The assumptions - such as automatically getting
a commitment because things are "going well"
and you've been dating a year or two - become so
strong and real that they become BELIEFS.

When you start to BELIEVE things NEED to happen
a certain way, you'll have a hard time even
"accepting" if your relationship differs from the
way you picture it in your mind. And then
when/if it doesn't happen, it becomes an even
more monumental "blow" to your relationship.

Women would like to think that a man should be
able to "read their mind" because of the
connection they share. Guess what? No one is a
mind-reader, no matter how in love they are.

2. YOU HAVE HIDDEN OR UNSPOKEN EXPECTATIONS.

Do you expect your relationship to progress in
a certain way or have particular goals that you
have NOT discussed or shared with your man?

You may be hoping that he'll pop the question
soon, but has the idea of a long-term, serious
commitment even been a topic of discussion
between you? If not, you may be setting yourself
up for disappointment if you're not talking to
your man about what you want and need to be happy.

You may have put off talking to him about what
you want simply because you're afraid you'll
scare him off, or because you don't know how to
approach the subject.

This can create a disconnect between what you
and the man expect out of the relationship, which
leads to misunderstandings, fights, resentment
and hurt feelings.

By the way, if you want to know how to START a
conversation about commitment, and exactly what
to say and how to say it, check out Chapter 8
(page 247) in my e-book, "Catch Him & Keep Him."

I'll explain why one particular kind of
approach works BETTER for getting him to start
thinking about committing to you WITHOUT pleading,
arguing, drama or tension.

Now, let's look at the third mistake you may be
making...

3. YOU'RE THINKING COMMITMENT TOO SOON.

Have you already committed yourself to your
relationship - physically, emotionally and
otherwise - without "checking in" to make sure
the man is AS INVESTED as you are?

For example, you and your man have amazing
chemistry and everything is always intense when
you're together - you always have deep and
thoughtful conversations and the way you connect
on a physical level is amazing. You assume things
are "going somewhere" and you aren't seeing anyone
else... or even considering it for that matter.

Are you sure that he's in the same place you
are?

Does he think your relationship is headed
toward serious, monogamous commitment and living
together someday?

- [WHAT TO DO]
1. According to the text on commitment mistakes, what does a disconnect between what the woman and the man expect from the relationship lead to? List every result it names.
2. Write the next part of the text on commitment mistakes, picking up after its final question about living together someday.
The material that follows is separate from the text on commitment mistakes.

- [GIVEN DATA]
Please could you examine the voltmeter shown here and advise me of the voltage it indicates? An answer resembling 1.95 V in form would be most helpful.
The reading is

* * *

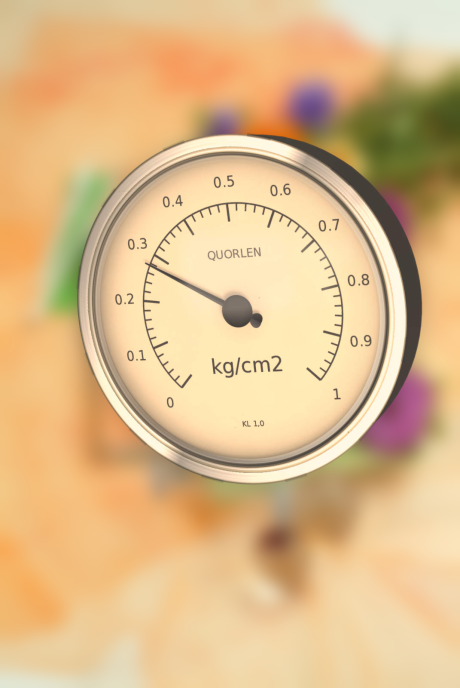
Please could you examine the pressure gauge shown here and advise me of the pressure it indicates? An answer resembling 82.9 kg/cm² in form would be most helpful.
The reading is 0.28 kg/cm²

...

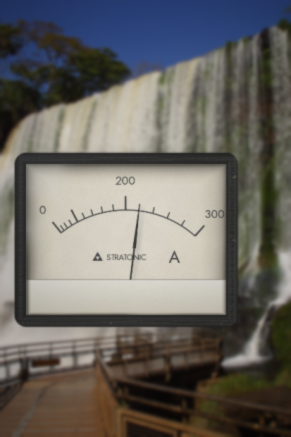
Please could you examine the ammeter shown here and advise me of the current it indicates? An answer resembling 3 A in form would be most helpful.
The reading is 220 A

- [OUTPUTS IN ORDER]
1. misunderstandings, fights, resentment, hurt feelings

2.
How do you know? Have you asked him? Or are
you ASSUMING (re-read point #1) that he
automatically wants what you want?

Sometimes women discover that their man wasn't
thinking of a future together in the same way
they were.

In other words, he was enjoying the time he was
spending with you, but wasn't considering what it
would be like to CREATE A LIFE TOGETHER or be
exclusive.

You can imagine the conflict and hurt feelings
that can develop when one or the other person
finally OPENS UP and admits where their head and
heart are really at... and it doesn't match the
other person's experience.

... especially if you have been assuming these
beliefs to be true for months...or EVEN YEARS.

Many women hold back from sharing their real
feelings and desires because they're unsure of what
a man is thinking, or how best to have "the talk"
with him.

When all these pent-up feelings come out, they
create intense "drama" because of all the
passive-aggressive feelings that develop between
the man and woman.

And if there's one thing men hate... it's a
bunch of DRAMA from a woman about the
relationship.

That's when you have situations like the
holidays coming and going... and no ring... and
you're disappointed and mad.

You might find yourself saying things like,

"I thought this was going somewhere!"

"I'm not going to wait around forever, you know."

And before you know it, there's an awkwardness
that develops, things feel strained, and he starts
DOUBTING your relationship and his ability to make
you happy.

Look, I'm not telling you this to discourage
you from getting in touch with what you really
NEED and WANT for your love life, and being able
to share those thoughts with your man.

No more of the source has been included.